Saya melihat ekspresi Ibu seperti kepala negara mengumumkan kalau negara sedang dalam keadaan genting. Beliau menyampaikan “informasi” tersebut dengan mimik serius, sungguh-sungguh namun tidak menjelaskan apa-apa. Hanya sebatas “hati-hati” kalau berdekatan dengan laki-laki.
Apa laki-laki semacam virus berbahaya yang jika ada dalam radius 500 meter dengan saya, maka saya akan terinfeksi? Pastilah maksud Ibu baik, tapi dia tidak membantu secara ilmiah, medis maupun fisik dan emosional. Hati-hati seperti apa? Seberapa berbahaya laki-laki? Apa mereka penjambret semua? Mungkin maksud ibu penjambret hati ya?

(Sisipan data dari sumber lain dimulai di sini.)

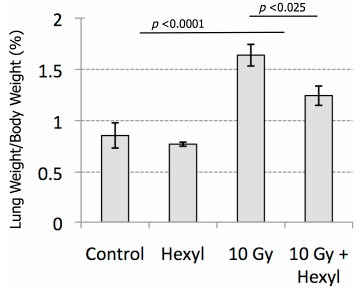
Figure 6. Mean lung weight at necropsy, by treatment group. The adverse main effect of irradiation is significant ( p < 0.0001), as is the beneficial effect of hexyl treatment ( p = 0.02418).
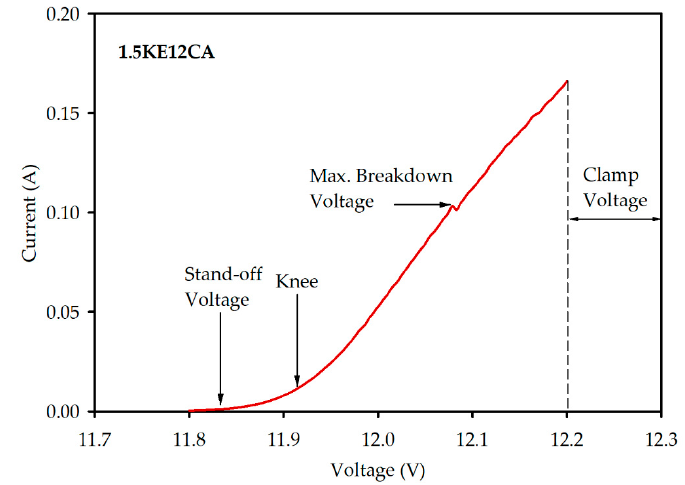
Figure 4. Forward bias characteristic curve for a 1.5KE12CA Zener diode.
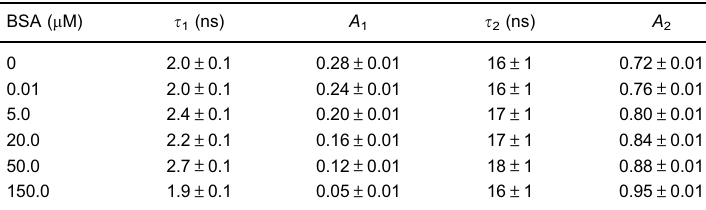
Data are reported as means ± SD. BSA: bovine serum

Minimnya informasi mengenai menstruasi yang Ibu sampaikan membuat saya akhirnya tahu hal ini dari teman saya. Saya ingat betul, bagaimana teman saya menggambarkan area genital perempuan dan menunjukkan asal muasal keluarnya darah menstruasi. Sebelumnya, jujur, saya sempat mengira darah menstruasi keluar lewat dubur.
Saya menonton film porno saat menginjak kelas dua SMP karena penasaran dengan hubungan intim antara laki-laki dan perempuan. Saya ingin tahu, desir apakah yang saya rasakan ketika laki-laki yang taksir dulu berada di dekat saya. Kenapa perut saya menghangat saat dia berdiri di belakang saya dan napasnya berembus pelan di leher?
Tentu saja, jawaban-jawaban atas pertanyaan tadi tidak berhasil saya dapatkan dalam film porno yang saya tonton. Malah semakin mengaburkan bahkan menyesatkan esensi hubungan laki-laki dan perempuan serta fungsi seks itu sendiri.
Saya percaya dan para ahli juga mengatakan pengalaman seks pertama akan menentukan bagaimana kamu memaknai seks. Sama halnya dengan mengetahui informasi seks yang benar akan membawa kamu pada pengetahuan seks yang benar juga.
Berpengetahuan seks yang benar akan membuat seseorang lebih bertanggung jawab dan tahu pasti risiko dari melakukan hubungan seks itu sendiri. Dan lagi-lagi, orang tua adalah sosok yang paling tepat memperkenalkan dan memberikan informasi mengenai seks kepada anak-anak.
Saya ingat ketika keponakan perempuan saya yang masih duduk di kelas tiga SD, Tasha, menarik tangan saya dan menunjukkan poster anatomi tubuh manusia lengkap dengan penjelasan detail organ-organ dalamnya.
“Tante, ini penis, kalau itu vagina,” katanya dengan suara kecilnya.
Saya melihat kakak saya yang menjawab ringan sambil terkekeh, “Iya, Tasha lagi belajar Biologi. Bukan cuma ke kamu aja, ke Bapaknya juga dia bilang begitu dan berulang-ulang lagi.”
Pertengahan tahun ini Tasha akan naik kelas 5 SD dan saya sudah mewanti-wanti kalau sebentar lagi dia akan datang bulan.
“Apa itu datang bulan?” tanyanya.
“Datang bulan itu ketika darah keluar dari memji (istilah saya untuk vagina).”
“Ooh…” katanya.
Merasa mendapat respons, saya melanjutkan pelajaran Biologi ke Tasha. “Kalau sudah makin gede bakal ada banyak perubahan pada tubuh Tasha, termasuk tumbuh rambut di ketiak dan jembi di memji Tasha.”
“Apa itu jembi?” tanya Tasha lagi dengan dahi mengernyit.
“Maksud Tante rambut pada area kemaluan.”
“Kenapa namanya jembi?” tanya Tasha hilang fokus.
Dan selama beberapa saat dia terus menerus mempertanyakan sebutan jembi. Ternyata mengedukasi anak kecil seputar seks tidak hanya penuh tantangan tapi juga kelucuan. Tak kalah penting adalah menggunakan bahasa yang memang sewajarnya dan sebenarnya, seperti penis dan vagina, jangan terbawa bahasa percakapan sehari-hari.